As if sensing this, Zipsehr Tuchisheim announced magisterially, “You don’t understand.”
His was as much of a challenge as Jacob Bayer’s, and the silence that followed was a better introduction for Zipsehr than a brass fanfare. When finally he began to speak, even the birds had stopped singing. He was, after all, the chief philosopher of Bialystok, who had been the telephone’s loving advocate since, five years after the fact, news of its invention had appeared as a two-sentence article in a Bialystok newspaper, under an advertisement for esrogs.
“What is it, exactly, that I do not understand?” Jacob Bayer asked.

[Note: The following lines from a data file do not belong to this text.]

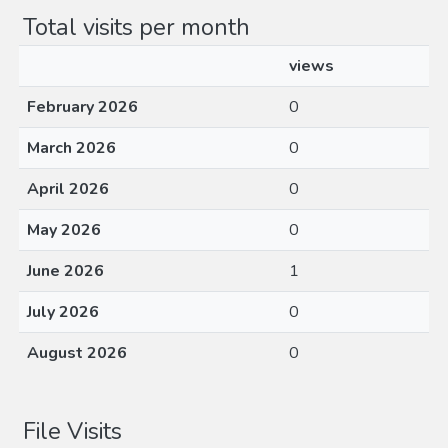
Total visits per month
views
February 2026
0
March 2026
0
April 2026
0
May 2026
0
June 2026
1
July 2026
0
August 2026
0
File Visits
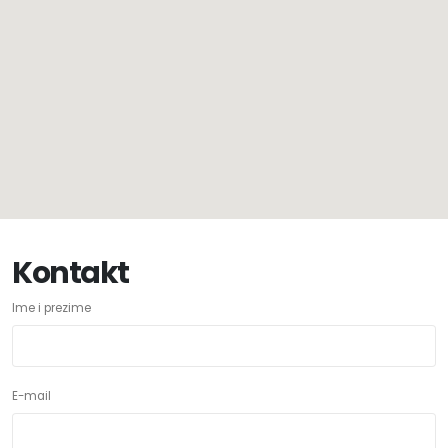
Kontakt
Ime i prezime
E-mail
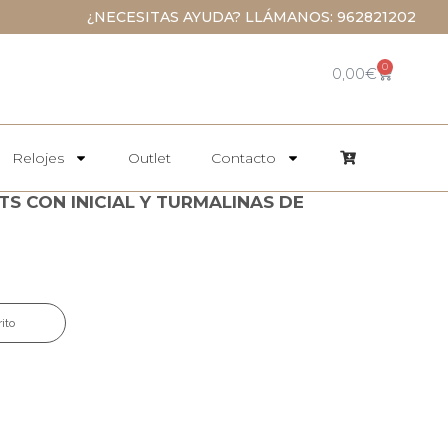
¿NECESITAS AYUDA? LLÁMANOS: 962821202
0
0,00
€
Relojes
Outlet
Contacto
S CON INICIAL Y TURMALINAS DE
rito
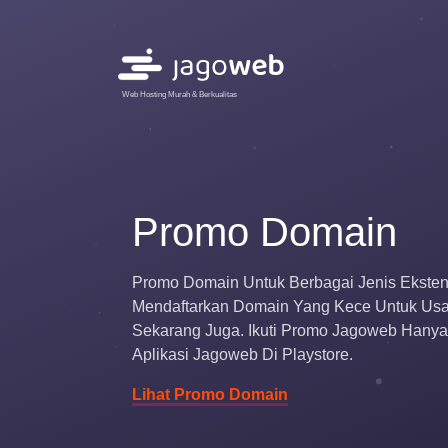
Web Hosting Murah & Berkualitas
Promo Domain
Promo Domain
Untuk Berbagai Jenis Eksten
Mendaftarkan Domain Yang Kece Untuk Usa
Sekarang Juga. Ikuti Promo Jagoweb Hanya
Aplikasi Jagoweb Di Playstore.
Lihat Promo Domain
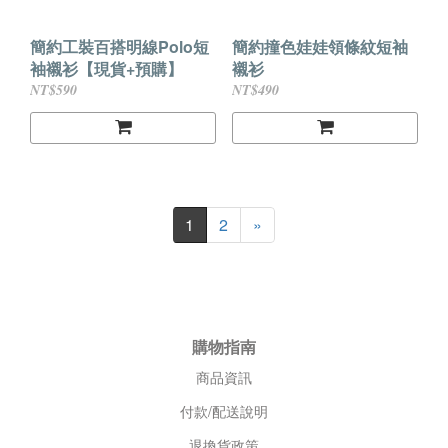
簡約工裝百搭明線Polo短
簡約撞色娃娃領條紋短袖
袖襯衫【現貨+預購】
襯衫
NT$590
NT$490
1
2
»
購物指南
商品資訊
付款/配送說明
退換貨政策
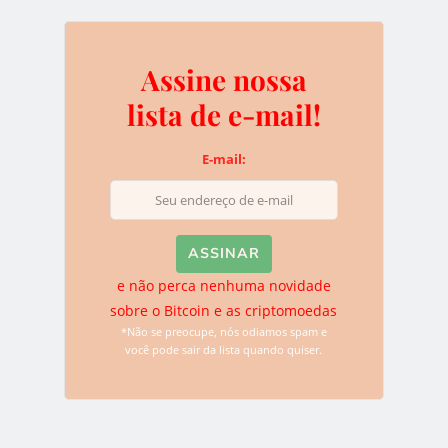
Deixe uma resposta
Assine nossa
lista de e-mail!
O seu endereço de e-mail não será publicado.
Campos
obrigatórios são marcados com
*
E-mail:
e não perca nenhuma novidade
sobre o Bitcoin e as criptomoedas
*Não se preocupe, nós odiamos spam e
você pode sair da lista quando quiser.
Name
*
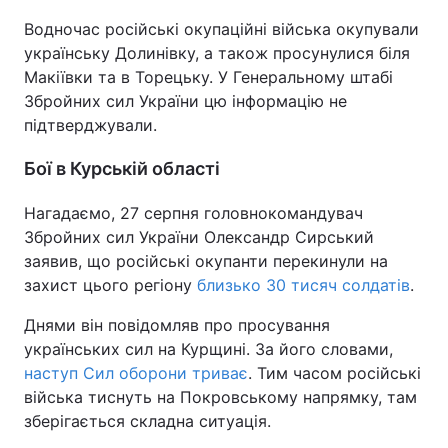
Водночас російські окупаційні війська окупували
українську Долинівку, а також просунулися біля
Макіївки та в Торецьку. У Генеральному штабі
Збройних сил України цю інформацію не
підтверджували.
Бої в Курській області
Нагадаємо, 27 серпня головнокомандувач
Збройних сил України Олександр Сирський
заявив, що російські окупанти перекинули на
захист цього регіону
близько 30 тисяч солдатів
.
Днями він повідомляв про просування
українських сил на Курщині. За його словами,
наступ Сил оборони триває
. Тим часом російські
війська тиснуть на Покровському напрямку, там
зберігається складна ситуація.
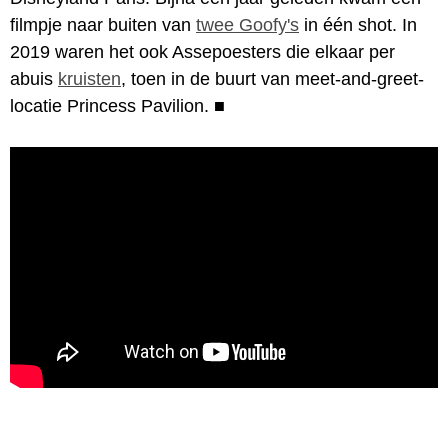
filmpje naar buiten van
twee Goofy's
in één shot. In
2019 waren het ook Assepoesters die elkaar per
abuis
kruisten
, toen in de buurt van meet-and-greet-
locatie Princess Pavilion.
■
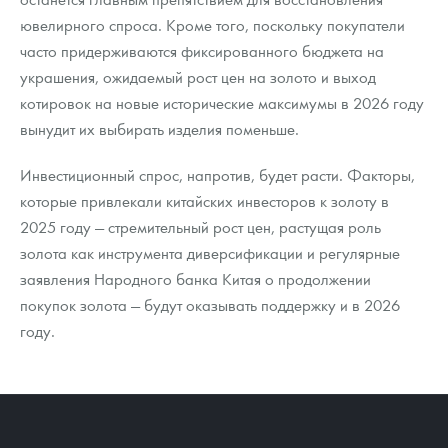
ювелирного спроса. Кроме того, поскольку покупатели
часто придерживаются фиксированного бюджета на
украшения, ожидаемый рост цен на золото и выход
котировок на новые исторические максимумы в 2026 году
вынудит их выбирать изделия поменьше.
Инвестиционный спрос, напротив, будет расти. Факторы,
которые привлекали китайских инвесторов к золоту в
2025 году — стремительный рост цен, растущая роль
золота как инструмента диверсификации и регулярные
заявления Народного банка Китая о продолжении
покупок золота — будут оказывать поддержку и в 2026
году.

“That the telephone is the most important aspect of our lives, that it is changing the very nature of man, ending history as we know it, and setting us upon a divine plane. It will bring immortality, solve all riddles, open all doors, protect us from want, and show us the way. It is the key to perfection, and is itself divine.”
Hearts rose. Deep breaths were taken. Everyone expected that Jacob Bayer would have to bow to this fervent declaration, but he didn’t.
“Excuse me, please,” he said. “I believe you stated, did you not, that the telephone is divine?”
“Yes,” Zipsehr answered.
“Meaning that it is, or has the attributes of, a god?”